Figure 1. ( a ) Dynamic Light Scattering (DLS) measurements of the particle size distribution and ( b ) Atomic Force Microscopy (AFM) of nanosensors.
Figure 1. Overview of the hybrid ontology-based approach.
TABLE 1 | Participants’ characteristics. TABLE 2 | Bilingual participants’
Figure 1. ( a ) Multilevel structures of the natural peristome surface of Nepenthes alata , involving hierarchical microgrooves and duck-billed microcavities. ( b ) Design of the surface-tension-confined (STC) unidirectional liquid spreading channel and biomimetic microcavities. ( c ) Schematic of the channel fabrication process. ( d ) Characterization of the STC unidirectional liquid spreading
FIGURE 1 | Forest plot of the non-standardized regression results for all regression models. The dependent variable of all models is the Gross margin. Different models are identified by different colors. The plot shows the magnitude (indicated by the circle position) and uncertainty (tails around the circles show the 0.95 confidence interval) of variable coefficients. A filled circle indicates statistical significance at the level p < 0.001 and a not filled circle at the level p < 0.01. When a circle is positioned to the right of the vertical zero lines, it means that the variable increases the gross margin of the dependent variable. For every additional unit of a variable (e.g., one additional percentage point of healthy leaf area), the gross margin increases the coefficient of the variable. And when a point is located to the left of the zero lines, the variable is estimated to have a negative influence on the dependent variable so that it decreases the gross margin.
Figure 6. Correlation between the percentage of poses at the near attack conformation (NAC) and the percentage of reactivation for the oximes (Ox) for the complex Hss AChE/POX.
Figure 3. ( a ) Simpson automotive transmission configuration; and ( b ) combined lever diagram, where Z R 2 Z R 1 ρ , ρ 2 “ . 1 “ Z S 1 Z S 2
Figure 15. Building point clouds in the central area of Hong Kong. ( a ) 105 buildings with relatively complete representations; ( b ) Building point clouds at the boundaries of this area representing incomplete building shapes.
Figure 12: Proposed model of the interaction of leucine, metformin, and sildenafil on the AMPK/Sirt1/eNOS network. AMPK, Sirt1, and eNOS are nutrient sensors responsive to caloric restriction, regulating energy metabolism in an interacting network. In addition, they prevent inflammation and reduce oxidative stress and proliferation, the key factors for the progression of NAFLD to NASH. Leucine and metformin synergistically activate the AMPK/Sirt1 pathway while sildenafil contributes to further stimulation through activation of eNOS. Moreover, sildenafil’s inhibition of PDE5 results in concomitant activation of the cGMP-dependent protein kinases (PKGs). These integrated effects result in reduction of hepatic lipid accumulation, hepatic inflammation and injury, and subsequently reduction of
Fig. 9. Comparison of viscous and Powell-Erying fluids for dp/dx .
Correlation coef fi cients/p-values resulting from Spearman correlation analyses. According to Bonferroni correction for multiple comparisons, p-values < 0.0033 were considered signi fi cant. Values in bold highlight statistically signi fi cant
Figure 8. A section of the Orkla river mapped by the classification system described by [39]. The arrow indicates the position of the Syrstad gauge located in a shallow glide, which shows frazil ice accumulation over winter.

****************

• **ACTIVITY**
Once more, write out the records in full, exactly as they appear.

• **EXERCISE ANSWER**
Figure 1. ( a ) Dynamic Light Scattering (DLS) measurements of the particle size distribution and ( b ) Atomic Force Microscopy (AFM) of nanosensors.
Figure 1. Overview of the hybrid ontology-based approach.
TABLE 1 | Participants’ characteristics. TABLE 2 | Bilingual participants’
Figure 1. ( a ) Multilevel structures of the natural peristome surface of Nepenthes alata , involving hierarchical microgrooves and duck-billed microcavities. ( b ) Design of the surface-tension-confined (STC) unidirectional liquid spreading channel and biomimetic microcavities. ( c ) Schematic of the channel fabrication process. ( d ) Characterization of the STC unidirectional liquid spreading
FIGURE 1 | Forest plot of the non-standardized regression results for all regression models. The dependent variable of all models is the Gross margin. Different models are identified by different colors. The plot shows the magnitude (indicated by the circle position) and uncertainty (tails around the circles show the 0.95 confidence interval) of variable coefficients. A filled circle indicates statistical significance at the level p < 0.001 and a not filled circle at the level p < 0.01. When a circle is positioned to the right of the vertical zero lines, it means that the variable increases the gross margin of the dependent variable. For every additional unit of a variable (e.g., one additional percentage point of healthy leaf area), the gross margin increases the coefficient of the variable. And when a point is located to the left of the zero lines, the variable is estimated to have a negative influence on the dependent variable so that it decreases the gross margin.
Figure 6. Correlation between the percentage of poses at the near attack conformation (NAC) and the percentage of reactivation for the oximes (Ox) for the complex Hss AChE/POX.
Figure 3. ( a ) Simpson automotive transmission configuration; and ( b ) combined lever diagram, where Z R 2 Z R 1 ρ , ρ 2 “ . 1 “ Z S 1 Z S 2
Figure 15. Building point clouds in the central area of Hong Kong. ( a ) 105 buildings with relatively complete representations; ( b ) Building point clouds at the boundaries of this area representing incomplete building shapes.
Figure 12: Proposed model of the interaction of leucine, metformin, and sildenafil on the AMPK/Sirt1/eNOS network. AMPK, Sirt1, and eNOS are nutrient sensors responsive to caloric restriction, regulating energy metabolism in an interacting network. In addition, they prevent inflammation and reduce oxidative stress and proliferation, the key factors for the progression of NAFLD to NASH. Leucine and metformin synergistically activate the AMPK/Sirt1 pathway while sildenafil contributes to further stimulation through activation of eNOS. Moreover, sildenafil’s inhibition of PDE5 results in concomitant activation of the cGMP-dependent protein kinases (PKGs). These integrated effects result in reduction of hepatic lipid accumulation, hepatic inflammation and injury, and subsequently reduction of
Fig. 9. Comparison of viscous and Powell-Erying fluids for dp/dx .
Correlation coef fi cients/p-values resulting from Spearman correlation analyses. According to Bonferroni correction for multiple comparisons, p-values < 0.0033 were considered signi fi cant. Values in bold highlight statistically signi fi cant
Figure 8. A section of the Orkla river mapped by the classification system described by [39]. The arrow indicates the position of the Syrstad gauge located in a shallow glide, which shows frazil ice accumulation over winter.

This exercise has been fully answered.